This thread has been locked.

If you have a related question, please click the "Ask a related question" button in the top right corner. The newly created question will be automatically linked to this question.

AM5726: CPU utilization in PET

Part Number: AM5726

Hi,

I would like to estimate the power consumption with the PET. However, I am worried about how to set a parameter of CPU utilization(%).
Please tell me how to estimate usage of each A15 and C66x core.
Can you provide sample software that will be a reference to estimate these utilization?
It is important to what extent CPU resources can be used for our system the thermal design and the power consumption.

Best regards,
H.U

  • The PET experts have been notified. They will respond here.
  • Hello H.U,

    The dhrystone benchmark is the highest power consumption reference application we have for the Cortex-A15 (runDhrystone command in the Linux SDK). 

    There are other DSP software examples in "/usr/share/ti/examples/opencl/" and at least one of them can be modified for taking power measurements. I took the runOclFloatCompute.sh program and modified it to remove any computations done on ARM. Then I also increased the test size and made the test repeat long enough to capture power measurements. See the zip attached (runs on Processor SDK Linux v4.2). float_compute.tar.gz

    We otherwise don't have a way to correlate your specific application to a % number to use in the Power Estimation Tool. 

  • Hi Ahmad_Rashed,

    Thank you for your reply.
    Is my thinking correct that he runDhrystone command runs a single A15 core with almost 100% utilization and the DSP software you provide runs the dual DSP core with 100% utilization?

    I am using RTOS SDK, is there a way to evaluate in this environment?

    Best regards,
    H.U

  • Hi H.U,

    It's difficult to make an assumption. The Dhrystone test is 100% integer only so you are using 100% of a subsystem in the Cortex-A15. It is the highest power in that sense. But an application that uses both integer and float could have higher or lower power consumption while still at 100% utilization. You would have to run your own application and characterize it. 

    The DSP test is just an OpenCL coding sample that I modified to loop long enough for power measurements. I think it does automatically deploy across all available DSPs. I would not say that this represents 100% power consumption (I haven't characterized the application so I can't give an estimate).  Power consumption on the DSP depends on how optimized the program is to the C66x architecture. Essentially how close can you can get to the raw limit of the architecture shown in table 1-1 of SPRUGH7? We have a high intensity test program in assembly code that maxes every part of the C66x core but the power is not representative of the real world so we don't share or support it. The coding sample is just float computation on an array, so it is not vectorized or DSP optimized at all.
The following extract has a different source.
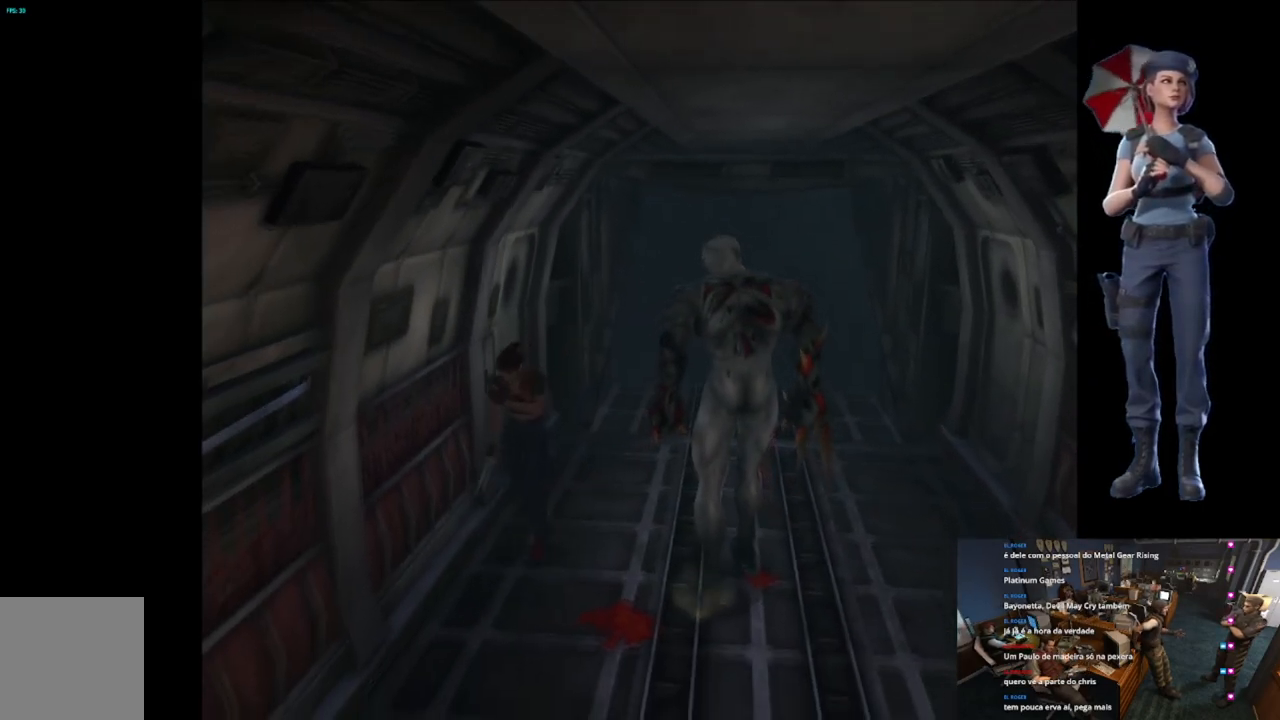
{"buttons": ["X"], "left_stick": "up-left", "right_stick": "center", "events": [[317, "left_stick", "up-left"]]}
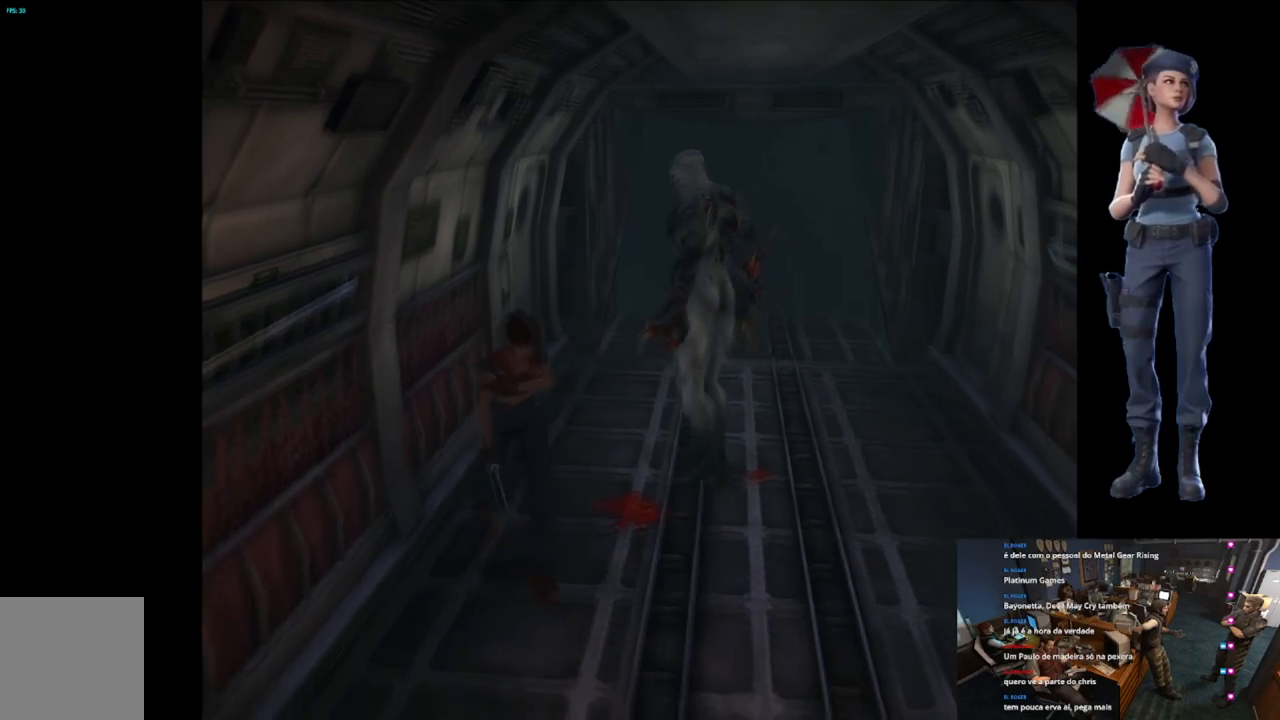
{"buttons": ["X"], "left_stick": "up-left", "right_stick": "center", "events": [[217, "left_stick", "up"], [417, "left_stick", "up-left"]]}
    Unfortunately I don't have a way to run these programs in the RTOS environment. 

  • Hi H.U,

    I found an application note from Arm on how to run Dhrystone. See link. You could likely either take the source code and make an RTOS application out of it. Or you can run it on bare-metal / no OS. 

  • Hello H.U,

    A team member notified me that we have Dhrystone on RTOS. Navigate to <sdk-dir>/demos/posix-smp/bin/AM572x for the "out" binary file that you can run with CCS. Additional info / instructions: processors.wiki.ti.com/.../Processor_SDK_Posix-SMP_Demo
  • Hi Ahmad_Rashed,

    Thank you for your kindly support.
    I tried to test with your additional infomation : processors.wiki.ti.com/.../Processor_SDK_Posix-SMP_Demo

    The following DMIPS values were obtained from the test results of the A15 core:
    Since I was using OPP_NOM, the maximum value of A15's DMIPS is 3500(= 1Gh * 3.5 DMIPS/MHz), so I think the CPU utilization of this test program for A15 core is 88.74% (= 3106/3500 * 100).


    In the same way, the following DMIPS values were obtained from the test results of the C66x core.
    Since I was using OPP_NOM, the maximum value of C66x's DMIPS is 4800(= 600MHz * 8 ), so I think the CPU utilization of this test program for C66x core is 5.02% (= 241/4800 * 100).

    Is the above method of calculating my CPU resource correct?

    Best regards,
    H.U

  • Hi Ahmad_Rashed,

    I would appreciate your immediate attention to this issue, We need your help..

    Best regards,
    H.U

  • Sorry for the delay I am investigating this to see the proper way to respond.
  • H.U. -san

    Ahmad has been discussing this thread internally and  looking to provide additional guidance on this.

    However I wanted to help calibrate the expectations on this.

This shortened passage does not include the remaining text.